Given instruction
List every line in the program below that contains the string "construction", matching case exactly.

Materials provided
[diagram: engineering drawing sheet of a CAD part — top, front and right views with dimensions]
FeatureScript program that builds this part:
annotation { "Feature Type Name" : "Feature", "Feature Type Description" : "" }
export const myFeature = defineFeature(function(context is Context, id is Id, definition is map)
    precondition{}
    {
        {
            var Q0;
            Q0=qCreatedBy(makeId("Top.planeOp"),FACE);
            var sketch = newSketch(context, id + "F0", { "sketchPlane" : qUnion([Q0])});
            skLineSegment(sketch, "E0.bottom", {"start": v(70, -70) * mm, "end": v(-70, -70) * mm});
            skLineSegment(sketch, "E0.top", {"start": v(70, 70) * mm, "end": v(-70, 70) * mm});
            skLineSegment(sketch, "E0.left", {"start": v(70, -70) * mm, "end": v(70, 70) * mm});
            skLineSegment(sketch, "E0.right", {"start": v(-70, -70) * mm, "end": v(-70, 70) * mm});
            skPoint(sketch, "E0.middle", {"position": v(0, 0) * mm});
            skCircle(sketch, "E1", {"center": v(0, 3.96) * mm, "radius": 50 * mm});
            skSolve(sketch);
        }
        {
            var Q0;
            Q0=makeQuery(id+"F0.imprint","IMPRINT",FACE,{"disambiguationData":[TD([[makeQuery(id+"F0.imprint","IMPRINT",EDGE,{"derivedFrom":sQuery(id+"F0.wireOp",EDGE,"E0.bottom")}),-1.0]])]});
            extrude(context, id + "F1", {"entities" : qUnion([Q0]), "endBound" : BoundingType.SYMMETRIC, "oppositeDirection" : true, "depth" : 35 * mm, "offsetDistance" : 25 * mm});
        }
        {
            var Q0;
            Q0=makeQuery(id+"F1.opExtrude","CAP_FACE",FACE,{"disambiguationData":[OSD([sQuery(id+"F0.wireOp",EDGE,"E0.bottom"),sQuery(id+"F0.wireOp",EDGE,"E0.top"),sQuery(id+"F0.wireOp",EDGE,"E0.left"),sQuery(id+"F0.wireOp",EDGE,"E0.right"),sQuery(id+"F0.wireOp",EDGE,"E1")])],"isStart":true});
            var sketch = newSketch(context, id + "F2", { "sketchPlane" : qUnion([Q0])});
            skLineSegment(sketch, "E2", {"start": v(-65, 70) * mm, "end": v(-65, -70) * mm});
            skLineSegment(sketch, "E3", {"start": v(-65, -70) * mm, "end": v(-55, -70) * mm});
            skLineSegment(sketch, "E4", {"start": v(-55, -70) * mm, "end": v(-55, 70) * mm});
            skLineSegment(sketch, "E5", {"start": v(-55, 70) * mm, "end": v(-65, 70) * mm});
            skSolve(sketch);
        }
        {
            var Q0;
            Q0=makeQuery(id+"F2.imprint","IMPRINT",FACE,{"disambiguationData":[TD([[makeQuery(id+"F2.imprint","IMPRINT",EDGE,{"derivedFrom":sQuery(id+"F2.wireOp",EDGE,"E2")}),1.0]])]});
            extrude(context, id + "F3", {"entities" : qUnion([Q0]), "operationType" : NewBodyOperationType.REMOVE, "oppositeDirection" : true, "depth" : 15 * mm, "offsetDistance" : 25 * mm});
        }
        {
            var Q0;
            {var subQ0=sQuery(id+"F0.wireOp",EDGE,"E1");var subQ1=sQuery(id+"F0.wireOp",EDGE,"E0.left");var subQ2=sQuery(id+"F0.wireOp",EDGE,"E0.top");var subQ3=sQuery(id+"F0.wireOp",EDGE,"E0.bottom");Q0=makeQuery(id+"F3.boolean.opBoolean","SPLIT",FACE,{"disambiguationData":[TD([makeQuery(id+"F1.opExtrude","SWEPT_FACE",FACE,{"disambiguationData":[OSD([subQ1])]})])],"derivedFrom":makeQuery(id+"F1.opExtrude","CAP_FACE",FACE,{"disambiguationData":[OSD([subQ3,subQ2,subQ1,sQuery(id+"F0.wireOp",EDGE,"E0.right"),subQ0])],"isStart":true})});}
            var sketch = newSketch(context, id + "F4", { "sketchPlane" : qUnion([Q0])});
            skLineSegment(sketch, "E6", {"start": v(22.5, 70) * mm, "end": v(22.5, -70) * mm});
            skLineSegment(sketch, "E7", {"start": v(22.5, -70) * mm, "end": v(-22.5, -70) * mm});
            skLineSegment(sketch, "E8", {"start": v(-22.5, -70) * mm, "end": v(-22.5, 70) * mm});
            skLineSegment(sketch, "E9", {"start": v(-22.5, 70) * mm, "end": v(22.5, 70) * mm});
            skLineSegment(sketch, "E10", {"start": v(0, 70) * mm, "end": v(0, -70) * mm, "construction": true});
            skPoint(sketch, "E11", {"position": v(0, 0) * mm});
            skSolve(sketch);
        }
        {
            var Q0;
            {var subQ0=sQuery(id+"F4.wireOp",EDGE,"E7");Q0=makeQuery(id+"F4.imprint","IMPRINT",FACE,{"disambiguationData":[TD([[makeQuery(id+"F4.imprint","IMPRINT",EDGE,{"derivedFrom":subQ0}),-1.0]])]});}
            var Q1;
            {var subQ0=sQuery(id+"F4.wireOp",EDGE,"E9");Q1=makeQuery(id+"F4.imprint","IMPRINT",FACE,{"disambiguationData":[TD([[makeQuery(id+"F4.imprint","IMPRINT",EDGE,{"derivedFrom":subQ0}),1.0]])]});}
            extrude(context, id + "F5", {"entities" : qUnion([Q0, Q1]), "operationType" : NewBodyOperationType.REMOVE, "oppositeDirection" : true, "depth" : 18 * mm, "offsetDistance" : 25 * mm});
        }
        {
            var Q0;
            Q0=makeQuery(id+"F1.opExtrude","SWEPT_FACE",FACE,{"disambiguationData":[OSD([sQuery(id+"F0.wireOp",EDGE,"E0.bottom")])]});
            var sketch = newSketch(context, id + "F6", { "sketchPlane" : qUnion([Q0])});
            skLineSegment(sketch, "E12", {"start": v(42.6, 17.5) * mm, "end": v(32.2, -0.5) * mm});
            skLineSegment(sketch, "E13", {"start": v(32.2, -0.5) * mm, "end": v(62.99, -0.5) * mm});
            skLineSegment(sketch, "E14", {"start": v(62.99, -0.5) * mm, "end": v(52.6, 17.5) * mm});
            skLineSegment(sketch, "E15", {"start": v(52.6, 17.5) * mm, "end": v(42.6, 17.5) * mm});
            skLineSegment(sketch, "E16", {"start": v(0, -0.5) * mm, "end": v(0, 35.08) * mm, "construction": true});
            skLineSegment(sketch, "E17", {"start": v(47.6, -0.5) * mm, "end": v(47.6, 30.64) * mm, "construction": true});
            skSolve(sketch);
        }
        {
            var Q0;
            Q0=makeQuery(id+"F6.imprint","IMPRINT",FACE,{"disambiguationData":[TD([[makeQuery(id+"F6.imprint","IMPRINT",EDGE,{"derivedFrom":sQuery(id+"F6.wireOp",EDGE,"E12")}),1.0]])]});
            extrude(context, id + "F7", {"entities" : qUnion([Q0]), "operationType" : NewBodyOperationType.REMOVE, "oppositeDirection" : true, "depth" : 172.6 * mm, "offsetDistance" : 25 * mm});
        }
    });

Final result
            skLineSegment(sketch, "E10", {"start": v(0, 70) * mm, "end": v(0, -70) * mm, "construction": true});
            skLineSegment(sketch, "E16", {"start": v(0, -0.5) * mm, "end": v(0, 35.08) * mm, "construction": true});
            skLineSegment(sketch, "E17", {"start": v(47.6, -0.5) * mm, "end": v(47.6, 30.64) * mm, "construction": true});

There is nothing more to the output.